LISTED RECORDS:
[Start of section]
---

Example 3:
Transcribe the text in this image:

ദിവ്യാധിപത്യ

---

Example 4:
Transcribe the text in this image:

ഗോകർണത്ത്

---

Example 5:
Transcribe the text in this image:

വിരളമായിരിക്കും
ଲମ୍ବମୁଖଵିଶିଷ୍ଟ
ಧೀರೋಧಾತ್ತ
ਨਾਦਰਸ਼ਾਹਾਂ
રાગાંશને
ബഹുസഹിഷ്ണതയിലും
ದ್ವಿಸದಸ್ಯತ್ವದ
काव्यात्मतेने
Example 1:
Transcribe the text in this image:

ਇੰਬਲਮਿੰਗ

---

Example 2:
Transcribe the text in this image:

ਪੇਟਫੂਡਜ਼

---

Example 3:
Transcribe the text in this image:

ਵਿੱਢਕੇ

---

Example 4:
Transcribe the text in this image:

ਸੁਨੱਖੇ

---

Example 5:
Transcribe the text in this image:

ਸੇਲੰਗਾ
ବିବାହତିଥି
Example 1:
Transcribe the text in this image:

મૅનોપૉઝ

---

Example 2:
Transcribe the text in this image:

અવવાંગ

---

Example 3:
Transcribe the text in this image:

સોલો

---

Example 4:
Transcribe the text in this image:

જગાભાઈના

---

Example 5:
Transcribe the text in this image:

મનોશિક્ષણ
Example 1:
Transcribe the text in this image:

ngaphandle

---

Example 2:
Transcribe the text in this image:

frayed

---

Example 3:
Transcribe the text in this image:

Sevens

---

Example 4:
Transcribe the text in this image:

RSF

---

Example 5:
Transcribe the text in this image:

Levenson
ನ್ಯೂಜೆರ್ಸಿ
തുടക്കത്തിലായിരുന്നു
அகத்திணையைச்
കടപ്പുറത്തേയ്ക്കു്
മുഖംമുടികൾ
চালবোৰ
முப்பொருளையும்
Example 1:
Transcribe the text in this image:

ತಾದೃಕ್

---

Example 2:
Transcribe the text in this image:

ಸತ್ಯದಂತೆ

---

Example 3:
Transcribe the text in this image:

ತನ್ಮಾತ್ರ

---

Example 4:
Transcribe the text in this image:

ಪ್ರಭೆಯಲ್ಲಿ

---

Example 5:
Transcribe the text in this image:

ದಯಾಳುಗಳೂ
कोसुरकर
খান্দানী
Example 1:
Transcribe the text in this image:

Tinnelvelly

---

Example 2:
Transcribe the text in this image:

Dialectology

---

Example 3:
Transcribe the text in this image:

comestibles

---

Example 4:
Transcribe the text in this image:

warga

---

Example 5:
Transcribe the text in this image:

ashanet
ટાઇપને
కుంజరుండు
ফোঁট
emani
[End of section]
WHAT IS REQUIRED:
Each line must be set down again exactly as above, with no line omitted.

WRITTEN ANSWER:
---

Example 3:
Transcribe the text in this image:

ദിവ്യാധിപത്യ

---

Example 4:
Transcribe the text in this image:

ഗോകർണത്ത്

---

Example 5:
Transcribe the text in this image:

വിരളമായിരിക്കും
ଲମ୍ବମୁଖଵିଶିଷ୍ଟ
ಧೀರೋಧಾತ್ತ
ਨਾਦਰਸ਼ਾਹਾਂ
રાગાંશને
ബഹുസഹിഷ്ണതയിലും
ದ್ವಿಸದಸ್ಯತ್ವದ
काव्यात्मतेने
Example 1:
Transcribe the text in this image:

ਇੰਬਲਮਿੰਗ

---

Example 2:
Transcribe the text in this image:

ਪੇਟਫੂਡਜ਼

---

Example 3:
Transcribe the text in this image:

ਵਿੱਢਕੇ

---

Example 4:
Transcribe the text in this image:

ਸੁਨੱਖੇ

---

Example 5:
Transcribe the text in this image:

ਸੇਲੰਗਾ
ବିବାହତିଥି
Example 1:
Transcribe the text in this image:

મૅનોપૉઝ

---

Example 2:
Transcribe the text in this image:

અવવાંગ

---

Example 3:
Transcribe the text in this image:

સોલો

---

Example 4:
Transcribe the text in this image:

જગાભાઈના

---

Example 5:
Transcribe the text in this image:

મનોશિક્ષણ
Example 1:
Transcribe the text in this image:

ngaphandle

---

Example 2:
Transcribe the text in this image:

frayed

---

Example 3:
Transcribe the text in this image:

Sevens

---

Example 4:
Transcribe the text in this image:

RSF

---

Example 5:
Transcribe the text in this image:

Levenson
ನ್ಯೂಜೆರ್ಸಿ
തുടക്കത്തിലായിരുന്നു
அகத்திணையைச்
കടപ്പുറത്തേയ്ക്കു്
മുഖംമുടികൾ
চালবোৰ
முப்பொருளையும்
Example 1:
Transcribe the text in this image:

ತಾದೃಕ್

---

Example 2:
Transcribe the text in this image:

ಸತ್ಯದಂತೆ

---

Example 3:
Transcribe the text in this image:

ತನ್ಮಾತ್ರ

---

Example 4:
Transcribe the text in this image:

ಪ್ರಭೆಯಲ್ಲಿ

---

Example 5:
Transcribe the text in this image:

ದಯಾಳುಗಳೂ
कोसुरकर
খান্দানী
Example 1:
Transcribe the text in this image:

Tinnelvelly

---

Example 2:
Transcribe the text in this image:

Dialectology

---

Example 3:
Transcribe the text in this image:

comestibles

---

Example 4:
Transcribe the text in this image:

warga

---

Example 5:
Transcribe the text in this image:

ashanet
ટાઇપને
కుంజరుండు
ফোঁট
emani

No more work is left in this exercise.